Dolunay ile Kovanı Boşalt, Değiş, Dönüş
Kovada dolunay, egomuzun kovasını boşaltıp yeniden dolduruyor bu ay. Kova, Zodyak’ın en insancıl, en yenilikçi, en devrimci, güzel niyetli isyankar çocuğu. Kovanın isyanı yakıp yıkmaz, hava elementinden ötürü ılımlı ve uyumludur. Ama miyadı dolana da susmaz Kova, yapılması gereken değişikliğe işaret eder cesurca ve yumuşakça. Çünkü Kova sevmez kutup yaratmayı, birlik taraftarıdır. Ezilenin yanında olup ezeni ezmez; insancıl yaklaşımı, insanın doğasına olan kabulü ve şefkati iki tarafı da değerlendirebilmesini sağlar.
Duygularımızın temsilcisi Ay, Kovanın enerjisiyle birleşince içimizdeki devrim başlıyor demektir. Hem de bu devrim “kanlı” değildir, olması gerektiği gibi ılımlı, uyumlu bir özgürlük enerjisi ile gelir. Ne de olsa Kova özgürlükçülükte başı çekendir. Bizi tarihi geçmiş döngülerde, artık hizmeti olmayan alışkanlıklarda, “konforu çoktan kaçmış konfor alanımızda” tutan ne varsa; bu dolunay gelir o ego kovasını devirir ve bırakılması gerekenler dökülüverir. Hafifleyip özgürce uçman gereken bu evrende hangi duygular, hangi olaylar, hangi paternler ağırlık yapıyor da seni en iyi versiyonundan alıkoyuyorsa bir anda önüne seriliverir. Öyle de bir yenilik sevdası doluverir ki içine, sen de bırakmaya hazırsındır artık.
Bireysel ve Kolektif Değişimler için Adımlar Atılsın!
İşte öyle bir dolunay ki bu, çok ciddi bir dönüşüm enerjisi getiriyor. Son iki ayda ciddi karmik ameliyatlar yaşandı, bireysel benliğimiz, ev aidiyet algımız sorgulatıldı, kendimize olan sorumluluklarımız ve yeni bir düzen yaratmanın gerekliliği hatırlatıldı, şimdi ise teşvik var; o ötelenen yeniliği bireysel düzlemde yapma zamanı geldi. Değişiklik, transformasyon ve kendimiz için daha iyisini isteme ve bunu kolektife yansıtma dönemi başladı.

+---+

:: Yapılacaklar ::
a – Kova dolunayını anlatan metni iki cümleyle özetleyin.
b – Kova dolunayını anlatan metni kaldığı yerden sürdürün.

+---+

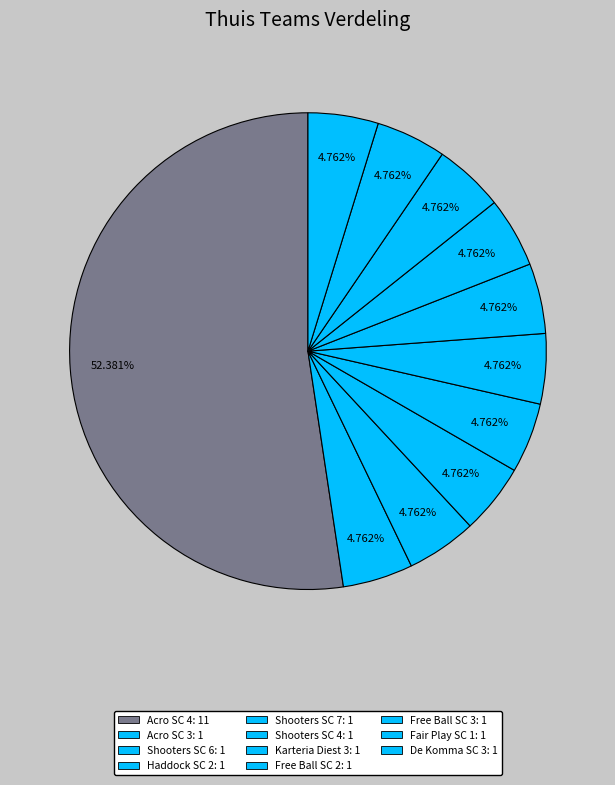

The De Komma SC 3 slice represents 5% of the pie. True or false?

True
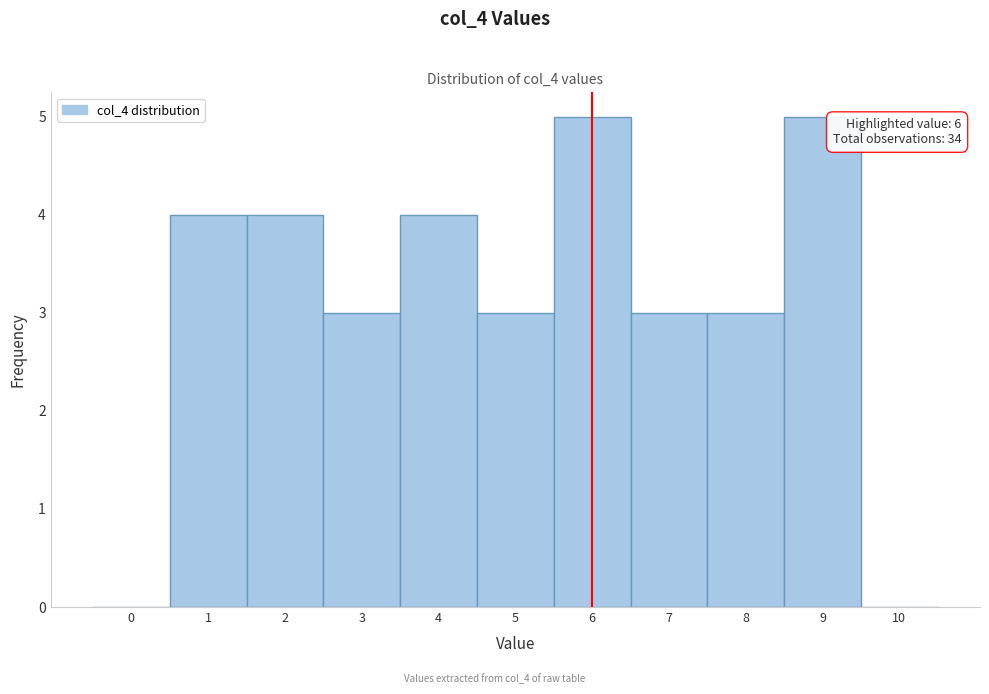

Reading right to left, what are all the values shown in this chart?

10=0	9=5	8=3	7=3	6=5	5=3	4=4	3=3	2=4	1=4	0=0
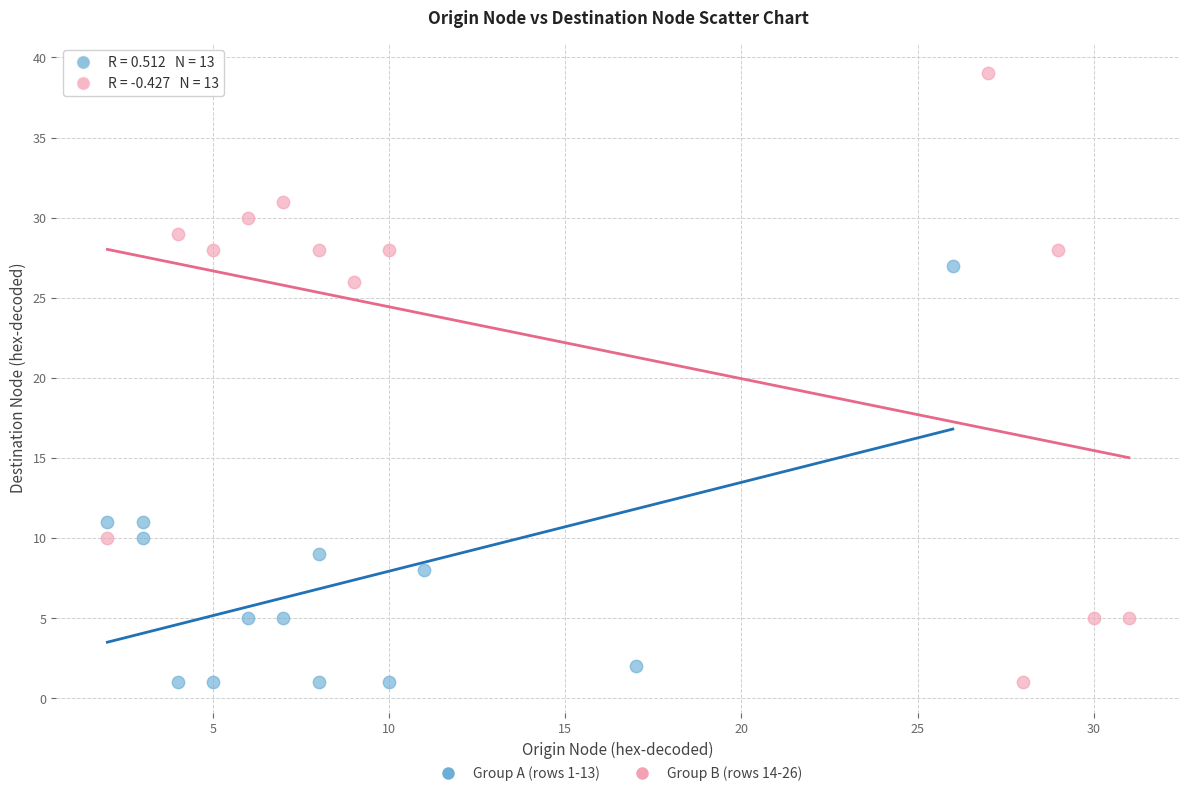

Which series contains the highest Y value?

Group B (rows 14-26)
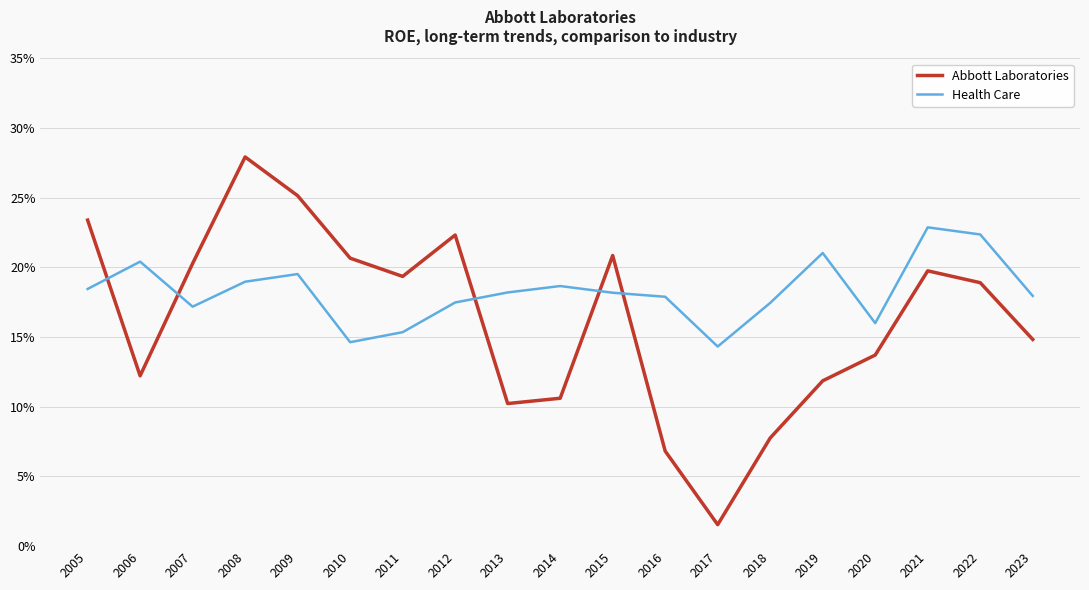

Rank the series by their maximum value, from lowest to highest.

Health Care, Abbott Laboratories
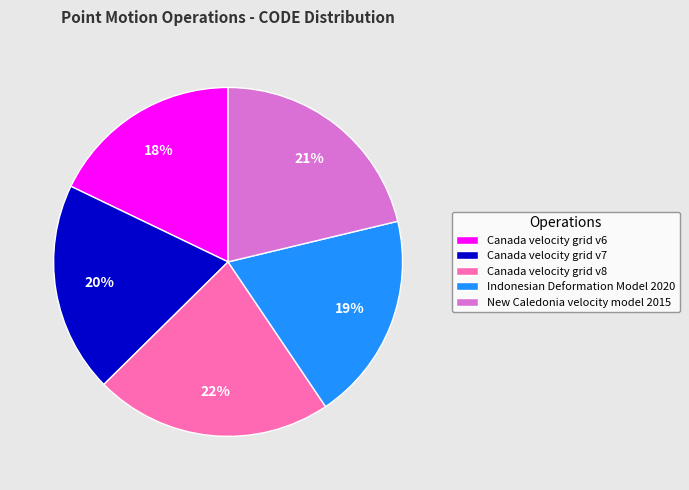

Between Canada velocity grid v7 and New Caledonia velocity model 2015, which is larger?

New Caledonia velocity model 2015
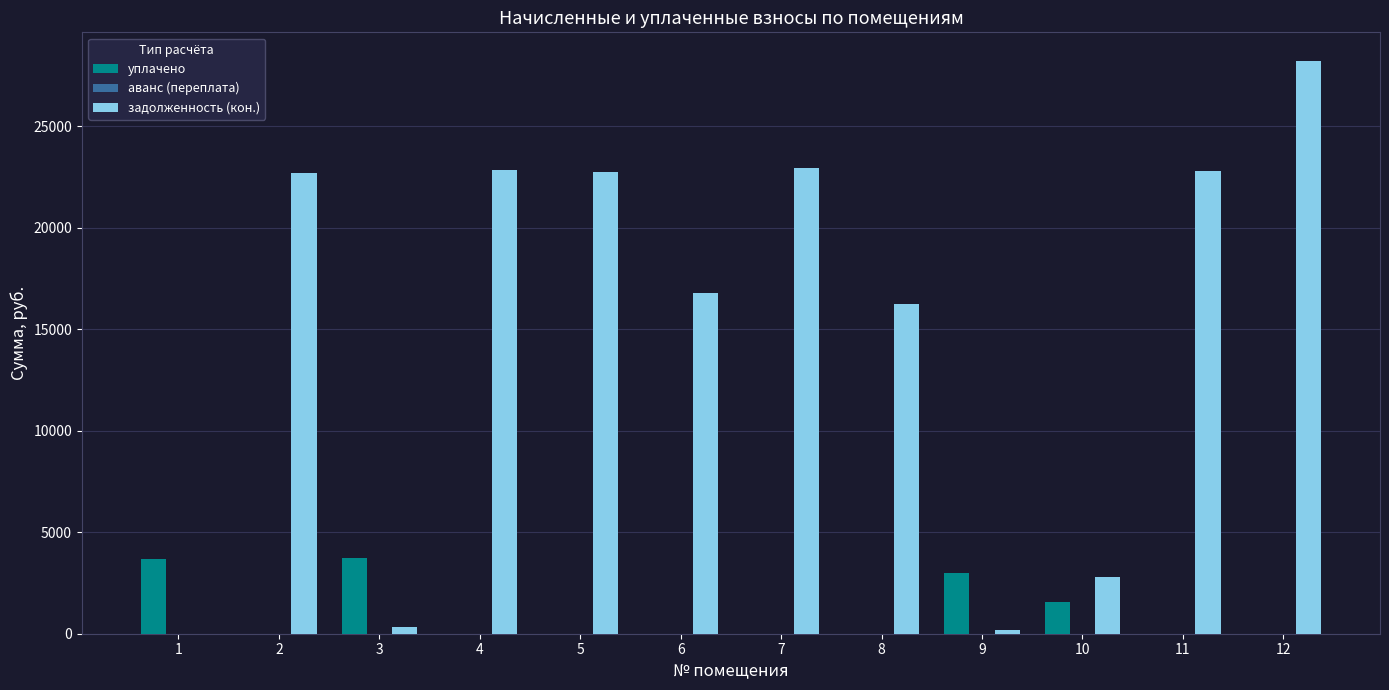

How many groups of bars are there?

12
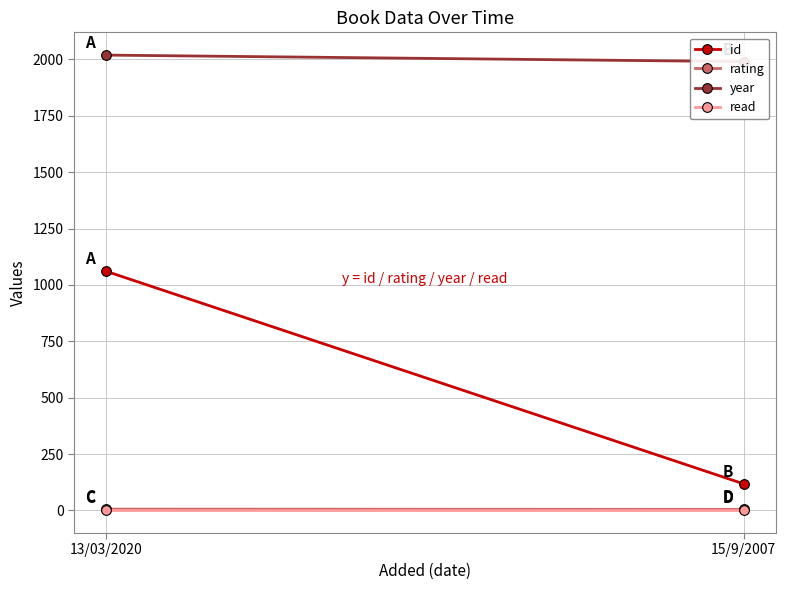

Which series has the largest total across all categories?

year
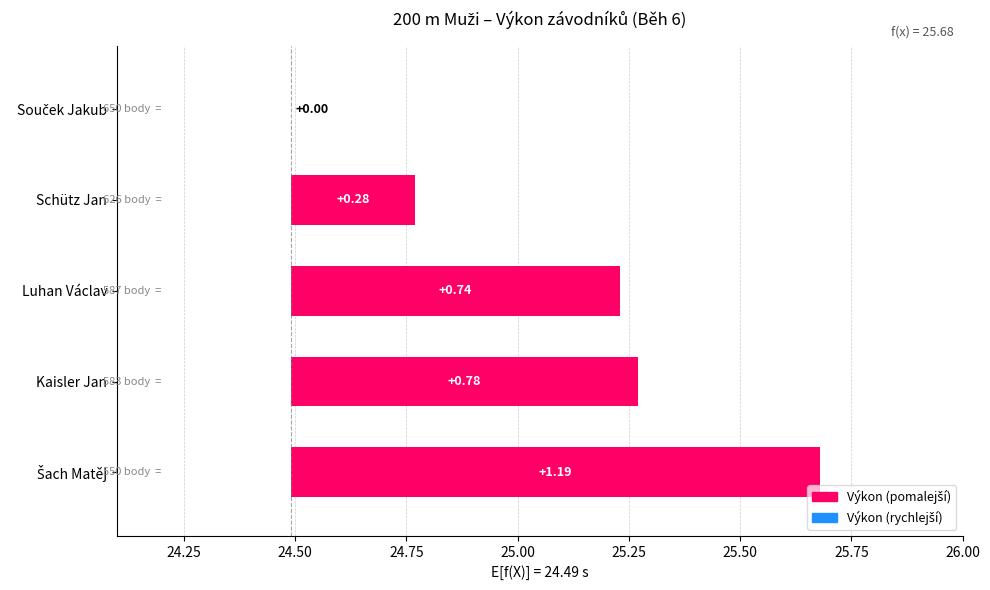

How many series are shown in this chart?

1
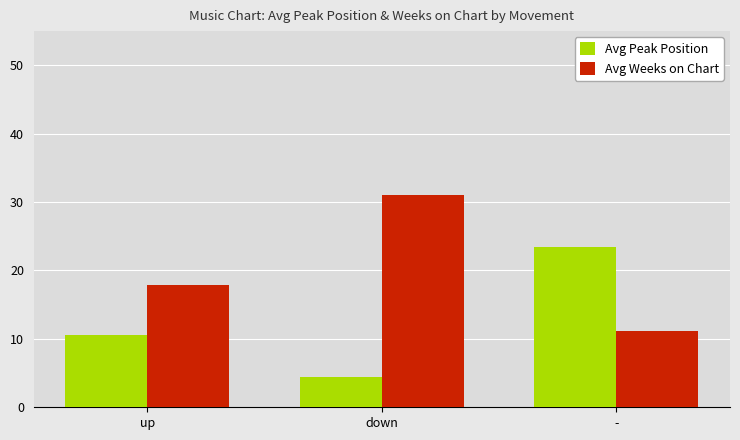

Which series changed the most between up and down?

Avg Weeks on Chart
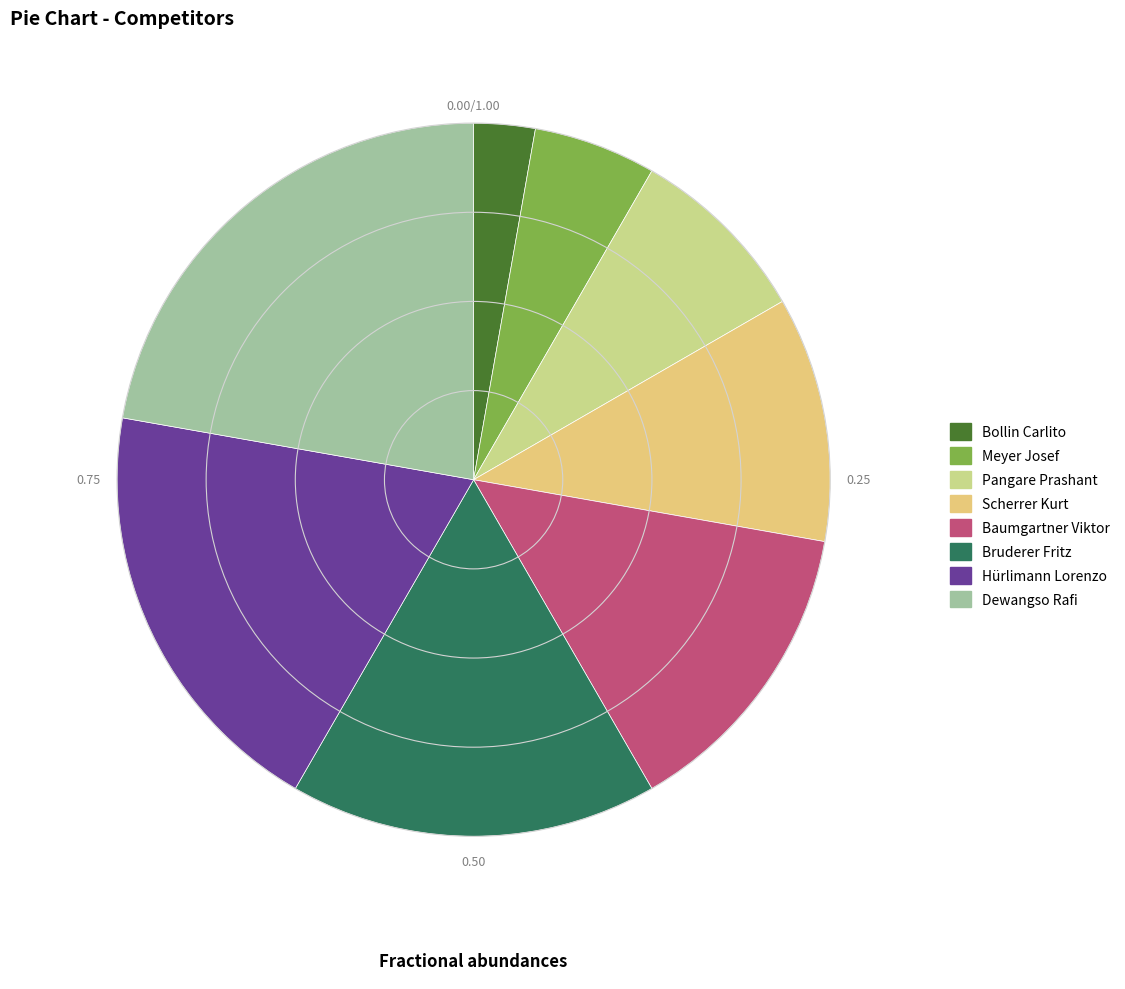

What is the smallest slice in the pie chart?

Bollin Carlito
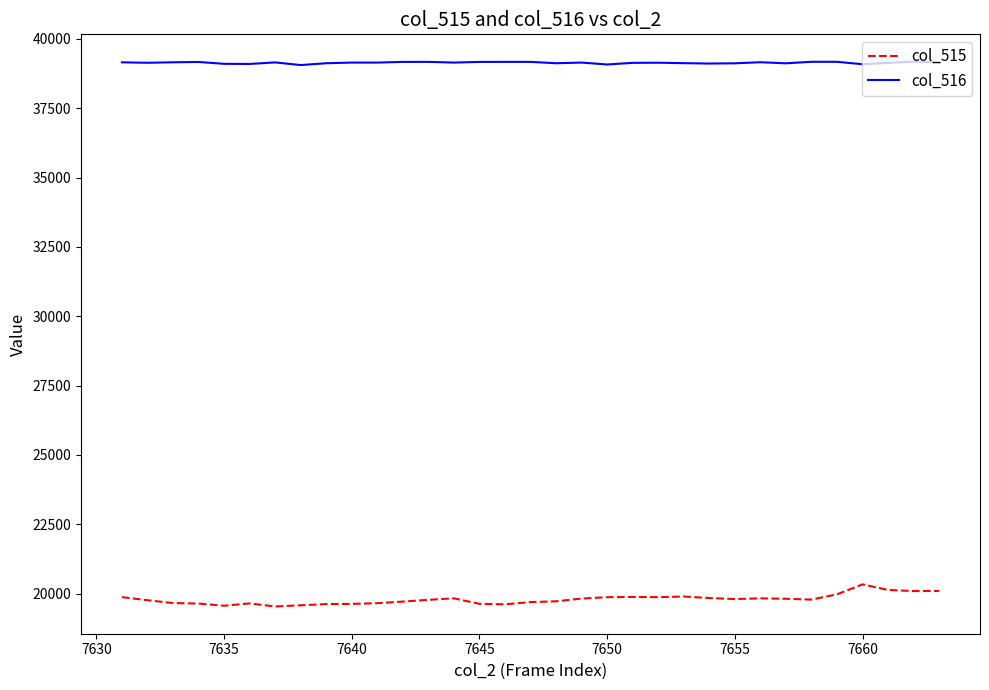

List the series in order of their overall mean, lowest first.

col_515, col_516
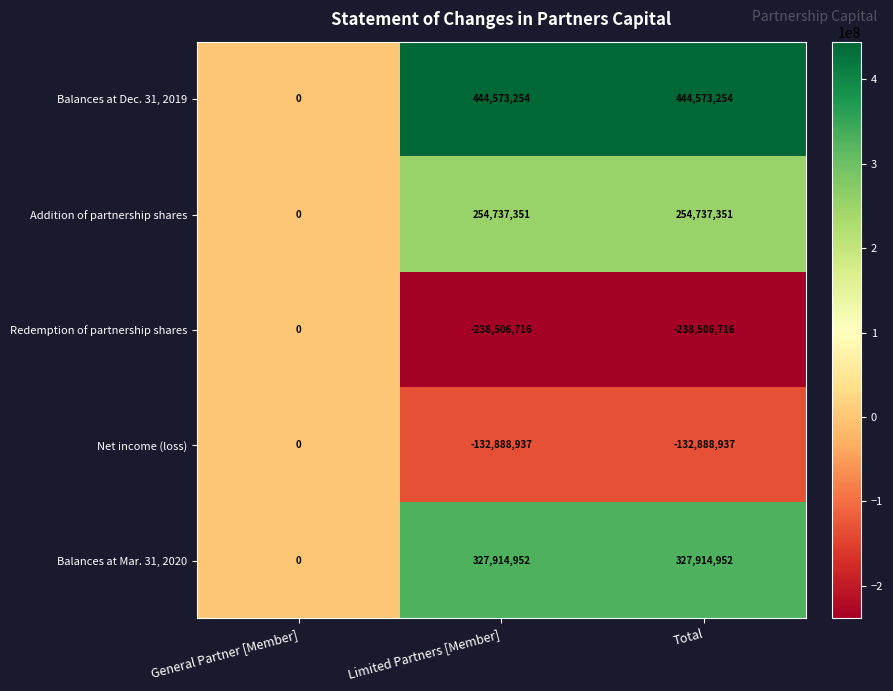

What is the difference between the highest and lowest values at Limited Partners [Member]?

683079970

+---+

:: Görev Sonuçları ::
a – Metne göre Kova'daki dolunay, duyguları temsil eden Ay'ı Kova'nın ılımlı ve özgürlükçü enerjisiyle birleştirerek içimizde yumuşak bir devrim başlatıyor ve artık hizmeti olmayan alışkanlıkların, döngülerin bırakılmasını sağlıyor. Son iki ayda yaşanan karmik süreçlerin ardından bu dolunay, ertelenen yeniliği bireysel düzlemde yapmayı ve bu değişimi kolektife yansıtmayı teşvik ediyor.

b –
Bu dolunayın enerjisi çok yumuşak, Eylül’e kadar da bizlere biraz dinlenme imkanı sağlıyor. Zira Eylül’den yıl sonuna kadar dönüşüm enerjisi tavan yapacak ve bizi nefessiz bırakacak. O yüzden şu dönem sakin ve ılımlı bir şekilde, sürekli yapmak isteyip de ötelediğimiz ne kadar değişiklik var ise artık onlara doğru bebek adımları atma zamanıdır. Öyle bir destek var ki bu değişiklik için; kendin için, insanlık için yaratmak istediğin dünyanın temellerini bu dolunay ile birlikte atıyor olacaksın.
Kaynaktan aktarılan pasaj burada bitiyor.